The Truehearts, a duo I had seen a few years ago stepped up next.  Having seen them as a more stripped down unit I was surprised as person after person walked onto the stage.  They had a full band complete with a trumpet player, who oddly enough, was apparently the secret spice they may have needed all along.  The tribal drumming mixed with a New Orleans/ swampy bayou kinda groove drove the opening track and I was right in the palm of their hands as I went from mildly interested to enthralled.  Steve McWilliams & Debra Buonaccorsi have a great chemistry and their voices can either blend together nicely or stand alone with equal effect. There were elements of damn near everything throughout their songs but it all felt natural and unforced.  Big props to Dawson as the showcase was curated very well and I couldn’t think of a better way to kick off the festivities.

I left as the final notes were still in the air for a garden party where a parade of acoustic duos played for a backyard/sideyard full of people. Outside of singer/songwriter Edan Archer who has a captivating voice and absolutely owned the big shiny electric guitar she was playing, the remaining artists collectively put on a fine if not particularly compelling showcase and I called it a night soon after.  I knew Thursday night was going to be a marathon and I have a corporate day job so I unfortunately could not stay out into the early am hours, at least not on the first night.

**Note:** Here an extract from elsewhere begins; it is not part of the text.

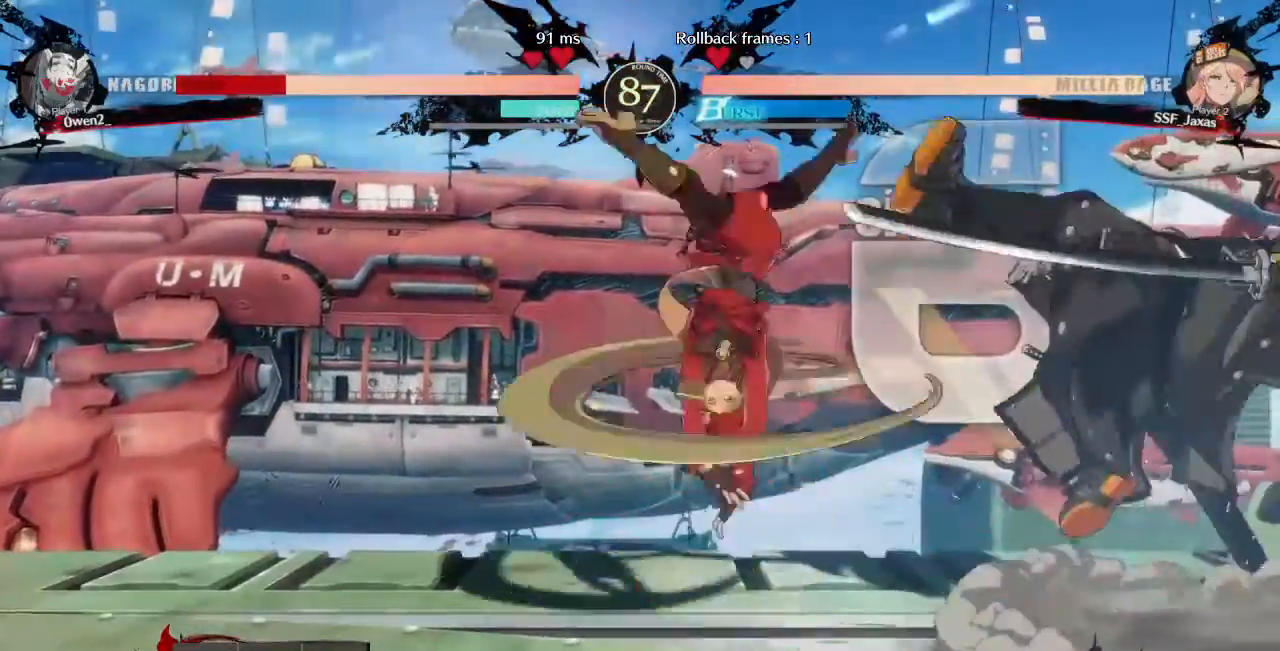
Gameplay with a controller (arcade stick); each line is a JSON object with the inputs held at the frame after it. "events" lists button and stick changes between this image and that frame as [ms after this image, input, new state], when the widget could be followed in between. Not read: L3 R3 SELECT START.
{"buttons": ["DPAD_LEFT"], "events": [[40, "DPAD_LEFT", "down"]]}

Thursday rolls around and it’s off to the Easy Eye Sound (Dan Auerbach) showcase at Little Harpeth Brewing. Put together by Tom Osborn this had all the makings of one of those “you had to be there” moments Nashville is so fond of dolling out.  Due to traffic being the royal pain it has become I missed the surprise guest who turned out to be Yola. Sigh…..oh well, you can’t dwell on things you can’t change.  In spite of my irritation at missing her set my timing turned out to still be pretty good as I did walk in just as Early James & The Latest were being introduced. The first track started out with slow, deliberately paced vocals, a 50’s style guitar, trembling in the moment and some poundings drums just for good measure.  Needless to say, they had my attention.  The next song was equally compelling and the best way I can describe his voice is as follows:  imagine it’s Saturday night and you find yourself driving, alone, down some state highway in rural Alabama or maybe Mississippi.  The am station is coming in and out on the radio as you fidget with the tuner, trying to dial in the signal. Suddenly a moment of clear sound bursts forth from the past their prime delco speakers, it growls and crackles as a hellfire and brimstone preacher half screams half intensely whispers into the void, searching for a soul to save. Now throw in a drummer who is taking out all his frustration on the kit, a guitar player who is firmly locked into the groove and bassist who is loving life on the bottom end and even then, you still probably won’t get the impact of a band at the center of what was a truly magical happening.  The hair on the back of my neck is standing up as I type this, an all too real reminder of just what a moment it was.  Auerbach joins them on stage for next track and the back and forth guitar work was fun to watch. Hailing from Birmingham, Alabama they stole the entire festival.  While I saw some great stuff after them, I could have gone home happy as I knew I has had been witness to something unknown and very, very special.  That being said I did not go home but you get my point.  Dee White is maybe 19 years old but the band was good and he has a maturity about his voice and songwriting that is well beyond his years. It is classic country with a little 70s rock without being gimmicky or too retro and I especially enjoyed his duet with Molly Tuttle.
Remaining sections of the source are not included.